Customize Installation
This document explains how to customize the Run:ai cluster installation. Customizing the cluster installation is useful if you want to implement specific features.
Important
Using these instructions to customize your cluster is optional.
How to customize¶
After the cluster is installed, you can edit the runaiconfig
object to add/change configuration. Use the command:
All customizations will be saved when upgrading the cluster to a future version.
Configurations¶
Key | Default | Description |
---|---|---|
spec.project-controller.createNamespaces | true | Set to false if unwilling to provide Run:ai the ability to create namespaces. When set to false, will requires an additional manual step when creating new Run:ai Projects as described below |
spec.project-controller.clusterWideSecret | true | Set to false if unwilling to provide Run:ai the ability to create Kubernetes Secrets. When not enabled, automatic secret propagation will not be available |
spec.mps-server.enabled | false | Set to true to allow the use of NVIDIA MPS. MPS is useful with Inference workloads |
spec.global.runtime | docker | Defines the container runtime of the cluster (supports docker and containerd ). Set to containerd when using Tanzu |
spec.global.subdomainSupport | false | Set to true to allow researcher tools with a sub domain to be spawned from the Run:ai user interface. For more information see External access to containers |
spec.global.schedulingservices spec.global.syncServices spec.global.workloadServices | Set requests and limit configurations for CPU and memory for Run:ai containers. For more information see Large cluster configuration | |
spec.runai-container-toolkit.enabled | true | Controls the usage of GPU fractions. |
spec.researcherService.ingress.tlsSecret | On Kubernetes distributions other than OpenShift, set a dedicated certificate for the researcher service ingress in the cluster. When not set, the certificate inserted when installing the cluster will be used.
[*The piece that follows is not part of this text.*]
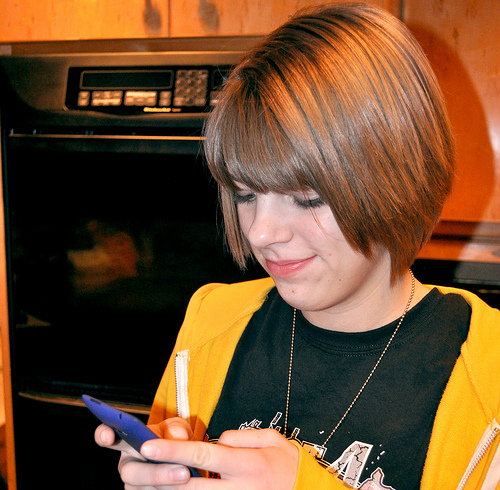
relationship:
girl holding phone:
[152, 52, 424, 346] [74, 381, 210, 477]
The value should be a Kubernetes secret in the runai namespace | |
spec.researcherService.route.tlsSecret | On OpenShift, set a dedicated certificate for the researcher service route. When not set, the OpenShift certificate will be used. The value should be a Kubernetes secret in the runai namespace | |
global.image.registry | In air-gapped environment, allow cluster images to be pulled from local docker registry. For more information see self-hosted cluster installation | |
global.nodeAffinity.restrictScheduling | false | Restrict scheduling of workloads to specific nodes, based on node labels. For more information see node roles |
spec.prometheus.spec.retention | 2h | The interval of time where Prometheus will save Run:ai metrics. Promethues is only used as an intermediary to another metrics storage facility and metrics are typically moved within tens of seconds, so changing this setting is mostly for debugging purposes. |
spec.prometheus.spec.retentionSize | Not set | The amount of storage allocated for metrics by Prometheus. For more information see Prometheus Storage. |
spec.prometheus.spec.imagePullSecrets | Not set | An optional list of references to secrets in the runai namespace to use for pulling Prometheus images (relevant for air-gapped installations). |
Understanding Custom Access Roles¶
To review the access roles created by the Run:ai Cluster installation, see Understanding Access Roles.
Manual Creation of Namespaces¶
Run:ai Projects are implemented as Kubernetes namespaces. By default, the administrator creates a new Project via the Administration user interface which then triggers the creation of a Kubernetes namespace named runai-<PROJECT-NAME>
. There are a couple of use cases that customers will want to disable this feature:
- Some organizations prefer to use their internal naming convention for Kubernetes namespaces, rather than Run:ai's default
runai-<PROJECT-NAME>
convention. - Some organizations will not allow Run:ai to automatically create Kubernetes namespaces.
Follow these steps to achieve this:
- Disable the namespace creation functionality. See the
runai-operator.config.project-controller.createNamespaces
flag above. - Create a Project using the Run:ai User Interface.
- Create the namespace if needed by running:
kubectl create ns <NAMESPACE>
. The suggested Run:ai default isrunai-<PROJECT-NAME>
. - Label the namespace to connect it to the Run:ai Project by running
kubectl label ns <NAMESPACE> runai/queue=<PROJECT_NAME>
, where<PROJECT_NAME>
is the name of the project you have created in the Run:ai user interface above and<NAMESPACE>
is the name you chose for your namespace.